● GOAL OF THE EXERCISE: In the green card passage, write out the stretch that begins at the words "The current system" and stops after "University in Massachusetts.", swapping "legal resident" for "lawful resident".

____ PASSAGE TO READ

The current system is delaying my freedom to enhance my career in this country, where I have spent almost half of my life.
By Sriram Raghunathan
Allow me to introduce myself. I go by “Sri” and have been a legal resident in the United States for the past 18 years — since the fall of 2000.
I have a bachelor’s degree in computer science from India, my country of birth, and came here to pursue my master’s degree at California State University-Chico. I ended up doing another master’s degree in IT management from Brandeis University in Massachusetts.
After doing business consulting for a while, I got tired of traveling and settled down on a full time job in Massachusetts, where I wanted to start a family and put my roots down.
But…
After switching two jobs, I decided in 2008 that I will not move again till I get my green card. I reached out to my previous employers to secure employment verification letters to apply for my labor certification and I140 applications, the two requirements for green card application.
My employer was required to post how much I was making on a public notice board, which was embarrassing to begin with. They also had to review 30 odd resumes for my job posting and narrow it down to five candidates. Of these, three candidates needed visa sponsorship and two did not have the adequate technical skills that I had.
READ MORE: Stuck in limbo for 13 years as Green Card stays backlogged (September 22, 2013)
My manager at that time had to document this on an official letter head to quantify that they had done their due diligence and made sure that I was not replacing any American worker. That has always been the right way to do things, and I am all for that!
I applied in a category called EB-3, which has a lower threshold in education and experience than EB-1 and EB-2. An EB-3 applicant requires only a bachelor’s degree, with a minimum of three years’ experience.

________
____ MATERIAL PROVIDED

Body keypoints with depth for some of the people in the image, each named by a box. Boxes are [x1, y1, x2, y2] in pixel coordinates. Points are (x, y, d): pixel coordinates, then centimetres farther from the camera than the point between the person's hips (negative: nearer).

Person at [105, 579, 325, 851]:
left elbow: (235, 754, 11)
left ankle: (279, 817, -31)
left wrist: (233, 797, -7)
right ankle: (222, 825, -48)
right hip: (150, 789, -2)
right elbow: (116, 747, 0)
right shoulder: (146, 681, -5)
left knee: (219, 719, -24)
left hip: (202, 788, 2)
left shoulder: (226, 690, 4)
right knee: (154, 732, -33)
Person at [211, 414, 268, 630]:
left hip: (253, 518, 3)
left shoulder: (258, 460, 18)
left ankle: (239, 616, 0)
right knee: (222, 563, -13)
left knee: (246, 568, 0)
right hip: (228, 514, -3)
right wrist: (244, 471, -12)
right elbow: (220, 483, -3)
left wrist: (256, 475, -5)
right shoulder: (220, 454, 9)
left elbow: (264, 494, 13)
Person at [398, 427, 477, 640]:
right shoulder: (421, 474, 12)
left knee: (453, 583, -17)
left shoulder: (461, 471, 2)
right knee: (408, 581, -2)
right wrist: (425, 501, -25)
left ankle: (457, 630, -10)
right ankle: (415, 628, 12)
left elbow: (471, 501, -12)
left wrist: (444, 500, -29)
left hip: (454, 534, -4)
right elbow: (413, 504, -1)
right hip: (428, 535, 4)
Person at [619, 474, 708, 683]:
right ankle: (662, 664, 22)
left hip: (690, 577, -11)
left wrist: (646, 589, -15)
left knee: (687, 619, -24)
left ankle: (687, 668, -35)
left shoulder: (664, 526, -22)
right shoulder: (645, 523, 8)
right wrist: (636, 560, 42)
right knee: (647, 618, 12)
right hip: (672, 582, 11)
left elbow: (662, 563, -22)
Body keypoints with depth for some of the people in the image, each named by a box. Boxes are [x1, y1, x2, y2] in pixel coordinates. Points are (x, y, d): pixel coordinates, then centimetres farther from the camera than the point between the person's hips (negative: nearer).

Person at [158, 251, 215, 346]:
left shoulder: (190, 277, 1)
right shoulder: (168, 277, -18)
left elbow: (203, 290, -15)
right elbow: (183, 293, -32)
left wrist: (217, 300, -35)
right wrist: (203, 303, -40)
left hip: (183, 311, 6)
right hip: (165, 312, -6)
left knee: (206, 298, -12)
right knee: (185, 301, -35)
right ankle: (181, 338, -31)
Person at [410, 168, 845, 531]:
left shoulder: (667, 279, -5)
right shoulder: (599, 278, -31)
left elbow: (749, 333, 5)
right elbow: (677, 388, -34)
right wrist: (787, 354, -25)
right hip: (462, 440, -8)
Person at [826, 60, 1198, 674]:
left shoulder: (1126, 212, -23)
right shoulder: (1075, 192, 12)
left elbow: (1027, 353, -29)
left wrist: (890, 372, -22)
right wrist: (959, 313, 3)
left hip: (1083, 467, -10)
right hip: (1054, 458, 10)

________

● TASK RESULT:
The current system is delaying my freedom to enhance my career in this country, where I have spent almost half of my life.
By Sriram Raghunathan
Allow me to introduce myself. I go by “Sri” and have been a lawful resident in the United States for the past 18 years — since the fall of 2000.
I have a bachelor’s degree in computer science from India, my country of birth, and came here to pursue my master’s degree at California State University-Chico. I ended up doing another master’s degree in IT management from Brandeis University in Massachusetts.